┌──

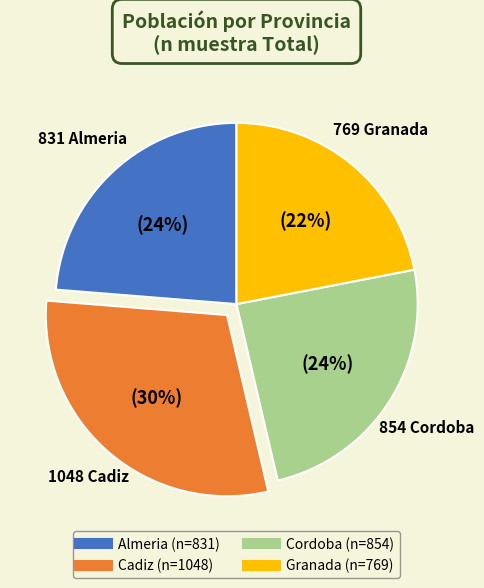

Does Cadiz account for over 50% of the chart?

No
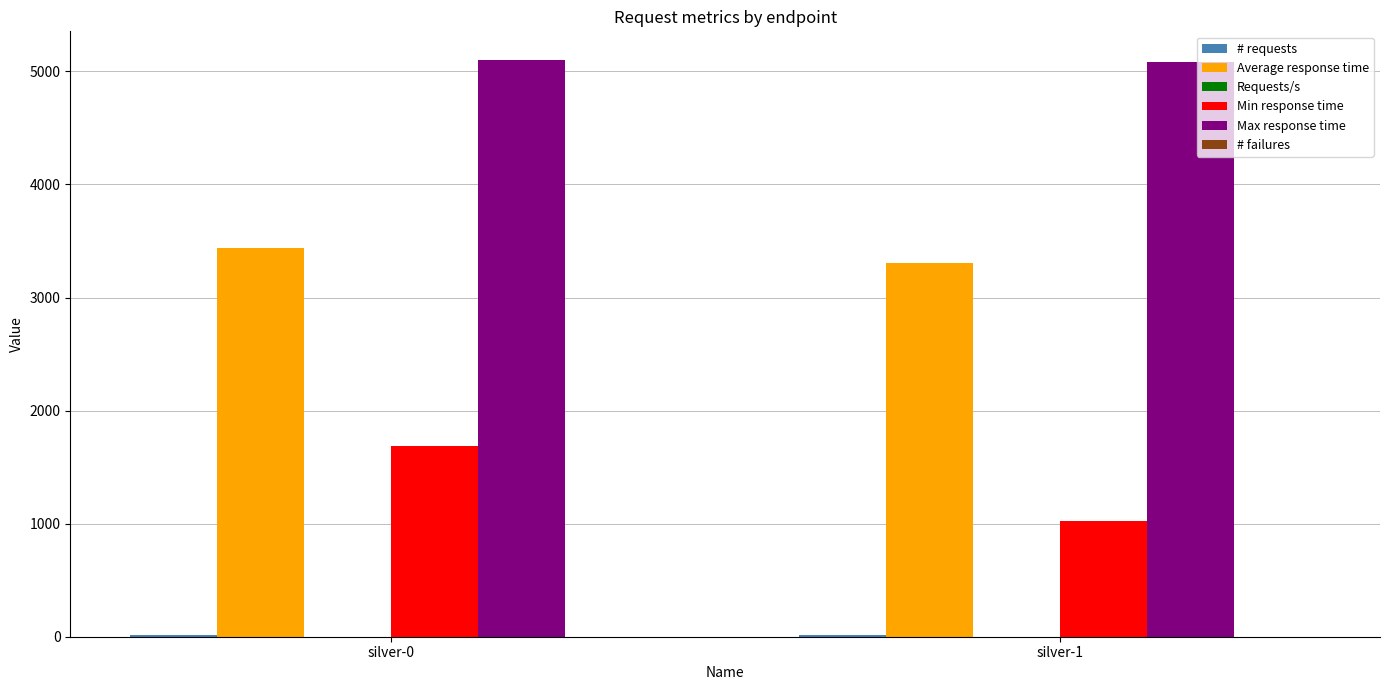

Between silver-0 and silver-1, which series saw the biggest shift?

Min response time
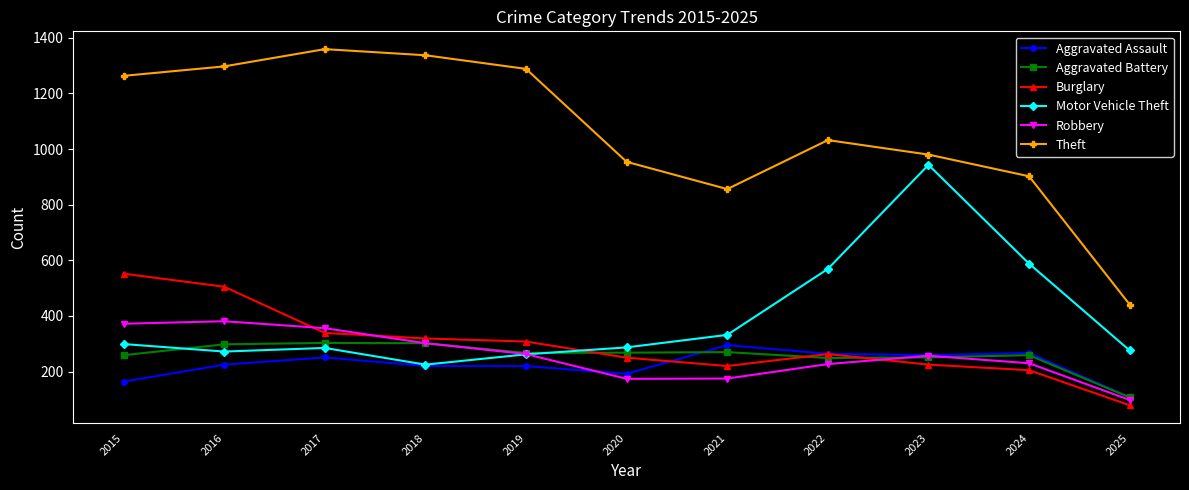

The value of Motor Vehicle Theft at 2024 is 962. True or false?

False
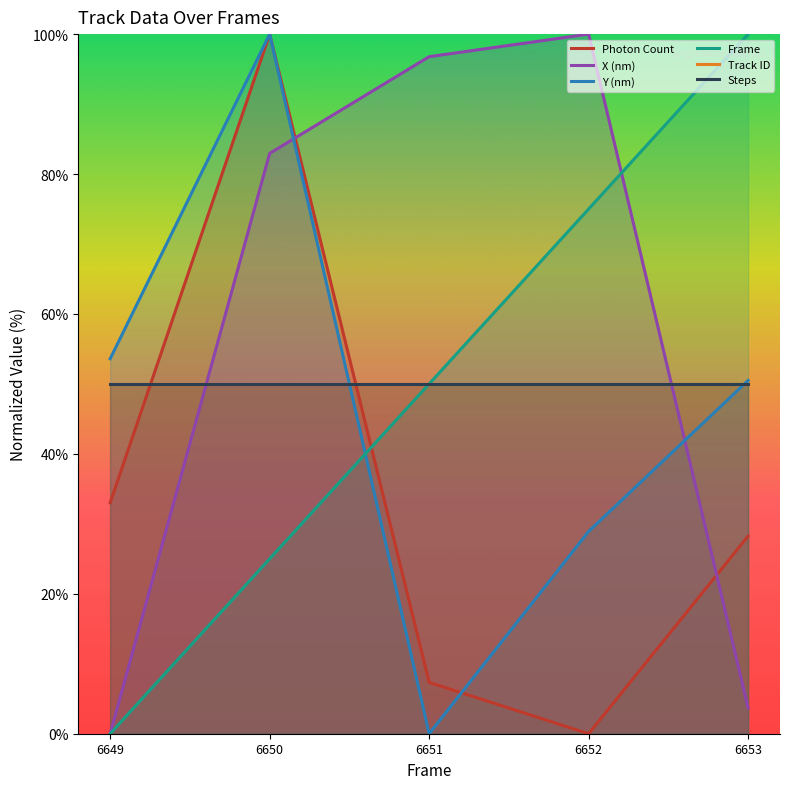

What is the value of the Y (nm) point at the 4th from the left?

28.9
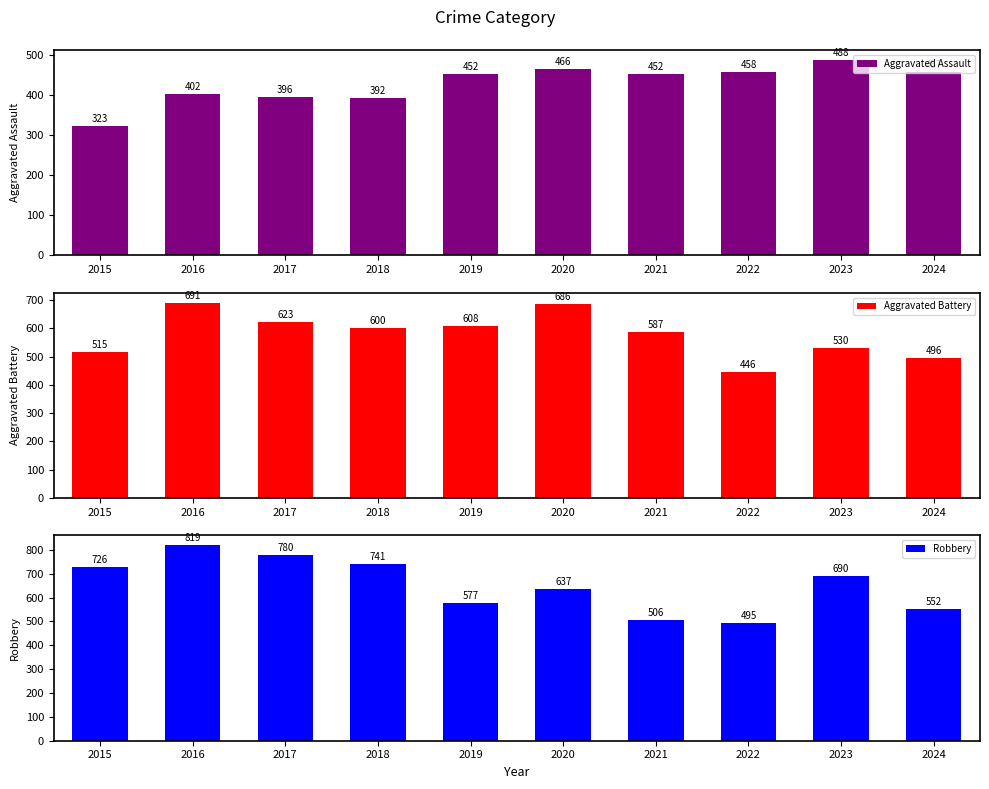

Which series has the largest range (max minus min)?

Robbery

└──

THE TASK: Please put the lines of the items above into a JSON list of strings, one string per line, leaving out blank lines and the pictures.

WRITTEN RESPONSE:
[
  "Does Cadiz account for over 50% of the chart?",
  "No",
  "Between silver-0 and silver-1, which series saw the biggest shift?",
  "Min response time",
  "The value of Motor Vehicle Theft at 2024 is 962. True or false?",
  "False",
  "What is the value of the Y (nm) point at the 4th from the left?",
  "28.9",
  "Which series has the largest range (max minus min)?",
  "Robbery"
]